Para que se alcance o que propõe a Meta 4 do Plano nacional de educação (PNE) correspondente ao decênio
2011-2020, isto é, universalizar para a população de 4 a 17 anos o atendimento educacional especializado, faz-se
necessário que o Ministério da Educação amplie e fortaleça as ações em desenvolvimento, articulado com os
sistemas de ensino estaduais e municipais. Estratégias estão sendo criadas para que meta atenda às
necessidades de: implantação de salas de recursos multifuncionais; investimentos na adequação dos prédios
escolares para acessibilidade das escolas públicas, transporte acessível, material didático, equipamentos e
outros recursos indispensáveis; implementação da rede nacional de formação continuada de professores de
educação especial pela Universidade Aberta do Brasil (UAB), à qual se associaram inúmeras universidades
federais e estaduais.
Marcando seus espaços, e desafiando os que nela atuam, questionando-os, no silêncio dessa ocupação, no
desconforto que provocam aos que não conseguem lidar com suas próprias diferenças. Porque é muito forte a
presença do novo em ambientes conservadores e que se pretendem imunes ao que não pertence a um meio
escolar no qual se pune e controla o ensino e o aprendiz e em que a exclusão é absolutamente previsível e
adequada. As mudanças na educação especial e na escola comum estão vivendo o assombro pelo outro, pelo
diferente, nas nossas escolas. Reconhecer o outro como “o diferente” não basta, porque esse outro é sempre “um”

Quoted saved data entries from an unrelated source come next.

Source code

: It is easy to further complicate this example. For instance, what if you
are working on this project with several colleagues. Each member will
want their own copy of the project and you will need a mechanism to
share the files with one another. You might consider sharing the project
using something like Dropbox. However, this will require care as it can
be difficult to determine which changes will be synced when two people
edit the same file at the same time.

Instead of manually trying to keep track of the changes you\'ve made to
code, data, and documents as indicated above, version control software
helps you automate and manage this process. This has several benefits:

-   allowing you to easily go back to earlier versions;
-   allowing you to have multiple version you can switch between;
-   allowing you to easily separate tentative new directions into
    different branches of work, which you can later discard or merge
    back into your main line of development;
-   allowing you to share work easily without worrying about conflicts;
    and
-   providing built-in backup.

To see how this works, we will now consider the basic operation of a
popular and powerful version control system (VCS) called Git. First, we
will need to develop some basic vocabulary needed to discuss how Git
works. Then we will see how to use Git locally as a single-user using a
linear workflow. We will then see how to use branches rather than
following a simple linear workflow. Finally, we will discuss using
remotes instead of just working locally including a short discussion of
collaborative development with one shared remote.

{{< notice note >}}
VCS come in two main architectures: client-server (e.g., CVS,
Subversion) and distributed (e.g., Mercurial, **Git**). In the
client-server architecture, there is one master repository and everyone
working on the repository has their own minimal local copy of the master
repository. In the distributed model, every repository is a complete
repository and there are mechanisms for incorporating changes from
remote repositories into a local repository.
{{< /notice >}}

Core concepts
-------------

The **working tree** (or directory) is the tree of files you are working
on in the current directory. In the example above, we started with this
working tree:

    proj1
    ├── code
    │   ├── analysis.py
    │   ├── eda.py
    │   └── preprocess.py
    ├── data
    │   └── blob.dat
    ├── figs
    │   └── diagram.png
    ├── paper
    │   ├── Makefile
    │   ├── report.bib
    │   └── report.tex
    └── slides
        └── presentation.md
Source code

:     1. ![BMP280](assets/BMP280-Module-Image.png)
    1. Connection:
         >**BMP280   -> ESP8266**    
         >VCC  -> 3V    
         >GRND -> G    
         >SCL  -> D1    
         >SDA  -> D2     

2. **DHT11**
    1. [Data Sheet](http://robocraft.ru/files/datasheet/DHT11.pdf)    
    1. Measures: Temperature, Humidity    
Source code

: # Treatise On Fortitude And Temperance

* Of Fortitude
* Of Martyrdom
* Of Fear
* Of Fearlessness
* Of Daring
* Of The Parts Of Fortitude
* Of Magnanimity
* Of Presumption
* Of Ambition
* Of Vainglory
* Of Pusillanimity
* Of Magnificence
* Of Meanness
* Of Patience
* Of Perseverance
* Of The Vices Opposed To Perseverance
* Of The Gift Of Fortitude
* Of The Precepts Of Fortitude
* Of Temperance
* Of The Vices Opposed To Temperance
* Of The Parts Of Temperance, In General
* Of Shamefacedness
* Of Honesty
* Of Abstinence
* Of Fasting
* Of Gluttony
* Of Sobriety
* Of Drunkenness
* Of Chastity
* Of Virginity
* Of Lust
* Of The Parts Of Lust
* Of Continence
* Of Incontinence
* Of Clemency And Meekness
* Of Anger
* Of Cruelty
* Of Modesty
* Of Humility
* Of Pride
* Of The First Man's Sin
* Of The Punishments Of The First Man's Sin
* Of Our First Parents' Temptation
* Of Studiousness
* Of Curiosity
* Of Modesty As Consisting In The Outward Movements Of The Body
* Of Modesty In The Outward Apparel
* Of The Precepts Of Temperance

outro e não “o” mesmo – ele difere infinitamente. O nosso entendimento do outro está comprometido pela imagem
do aluno rotulado que conseguimos conter em nossa cartela de categorias educacionais.
A aprendizagem que nos falta para distinguir a diferenciação para incluir da diferenciação para excluir sobrevém
aos encontros com esse Outro, que difere sempre e que não se deixa capturar. Ela é essencialmente ativa e
mobilizadora, pois o confronto com a alteridade, quando nos deixa perplexos, constitui o seu momento ideal,
impulsionado pela incerteza, pela dúvida, pelo desejo de enfrentar o desconhecido. As incursões da educação
especial nos sistemas de ensino promovem essas aprendizagens por aproximações necessárias e inusitadas, nas
turmas, nas atividades do cotidiano.